I am not interested in lies, retro itsd 900 million because of changed forecasts. Its a simple question, so to avoid any doubt on your estimates.

themirror is not N+1. You are aware of the report and have seen the numbers, I know you have, yet you pretend to be naive to suit your agenda. It states 30.3m and a loss of -9.5m. The question is simple, do you think the loss will be more than -9.5m?

josephmanna
27/10/2017
14:10
My post 13581 on forecasts includes:

"October 2017 (reaching 5.75 years forward):
EPO false forecast FY23: 80m trans x £2.75 = £220m turnover and EBITDA £77m.
SS honest forecast FY23: 40m trans x £1.12 = £45m turnover and EBITDA -£41m.

£175m (80%) turnover miss and £118m (153%) EBITDA miss [=175m x65% + 45m x10%].

Need another disaster funding by October 2019. Massive dilution and downgrade".
All imho. Dyor

silkstag
27/10/2017
13:57
Jailbird,
1) While fund raising July-Sept 2014 EPO forecast FY15 profit +£0.5m and FY16 profit +£7.5m. In Feb 2015 EPO forecast FY17 +£19.8m profit, on £55m turnover.

2) Fy15 actual was a loss -£8.7m i.e. -£9.2m below fundraising forecast.

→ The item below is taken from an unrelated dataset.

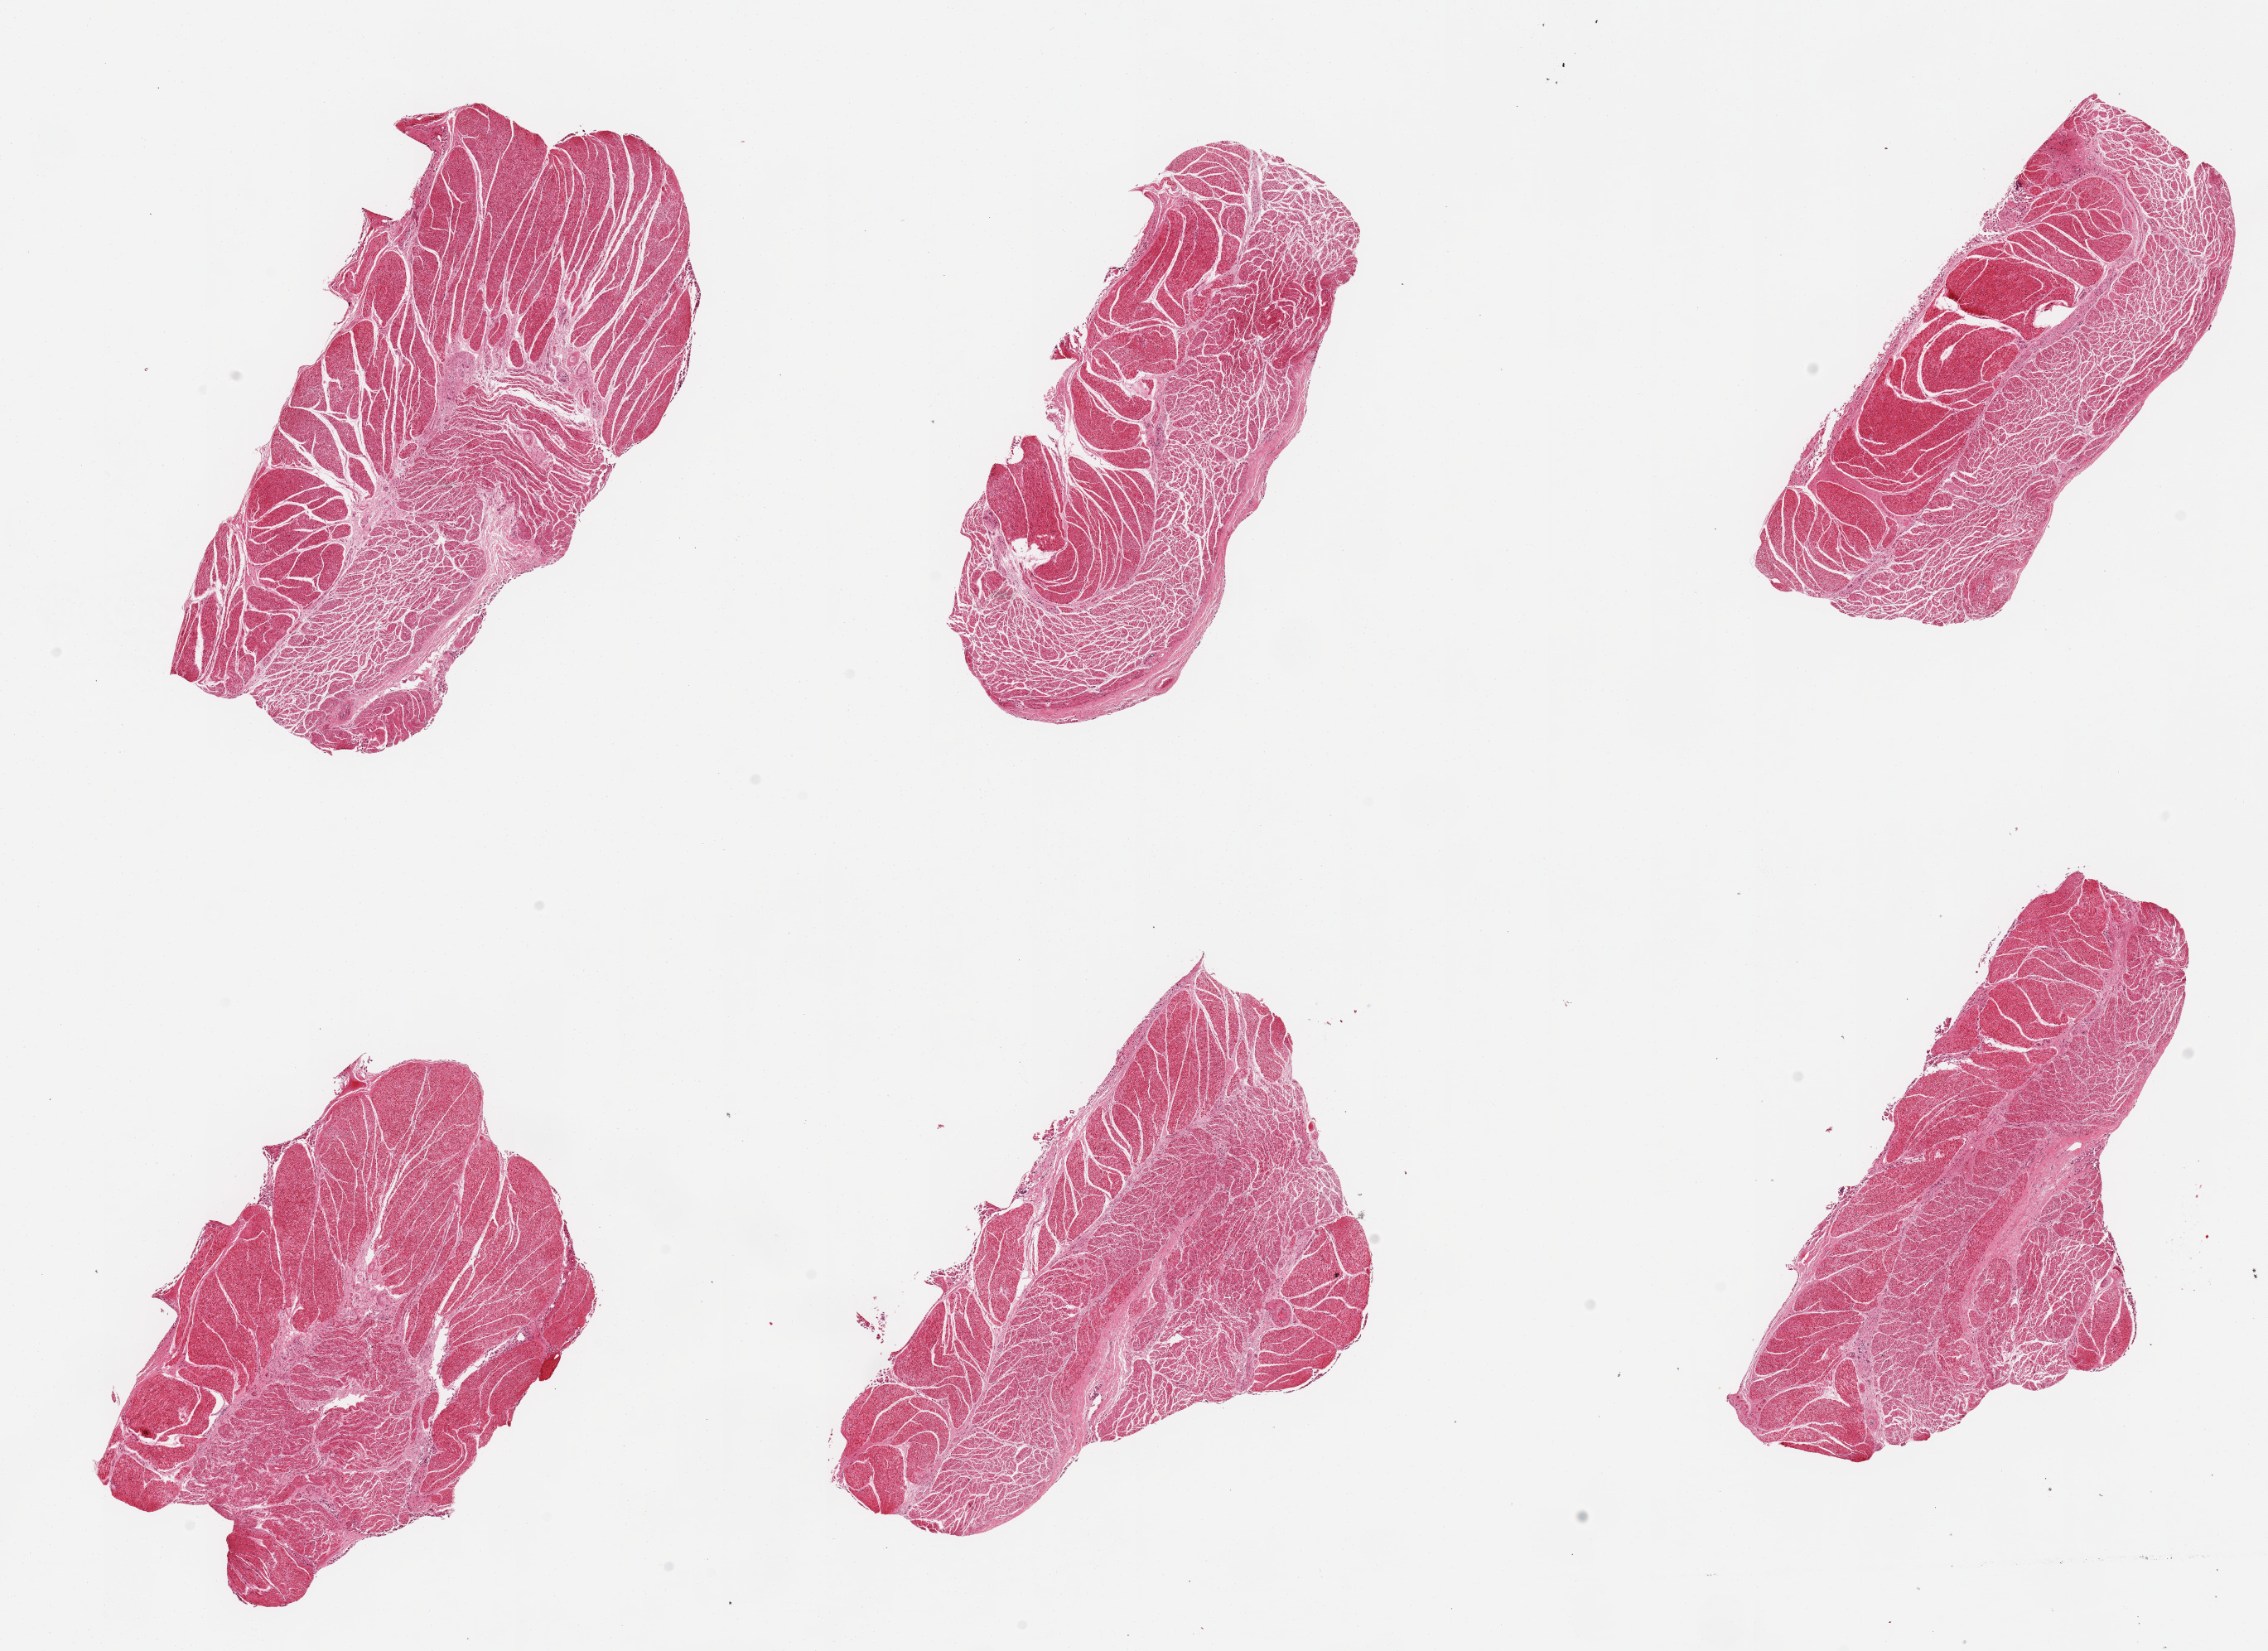
Hematoxylin and eosin (H&E) whole-slide image, brightfield — low-resolution overview of the scanned area, about 21.7 x 15.8 mm (acquisition: 20x scan). PAXgene-fixed, paraffin-embedded tissue. Target tissue: gastroesophageal junction. Tissue donor sample. Donor: female.
Review note (as recorded): 6 pieces, confirmed target muscularis.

3) FY16 actual was a loss -£8.2m i.e. -£15.7m below fundraising forecast.

4) FY17 actual is a loss, themirror says N+1 downgraded, ATER the 20p placing, to -£9.5m i.e. -£29.3m below forecast. I assumed it would be an earnings miss in range £25-30m.

5) FY17 turnover is c£30.3m i.e. -£24.7m below Feb 2015 forecast.

6) The market should reject the July-Oct 2017 fundraising forecast of FY23 huge profit, as wildly inflated. I have shown how the transaction price slide travellator can flip FY23 to a -£40m loss. So massive rescue funds will be needed in 2 years.

7) These facts and views are part of why I expect EPO to drift toward administration and a massive share price slide toward 4p over the next 2 years.

Please can readers check them carefully, post if they feel I have made any arithmetic errors.
MANDATORY SELL.
all imho. dyor

silkstag
27/10/2017
13:49
Ah S you've gone a step too far now adding M to my name. Ok, SS lol.

What loss are you wanting earthport to admit?

Yes Op own 18.2% so you were a plonker silly boy.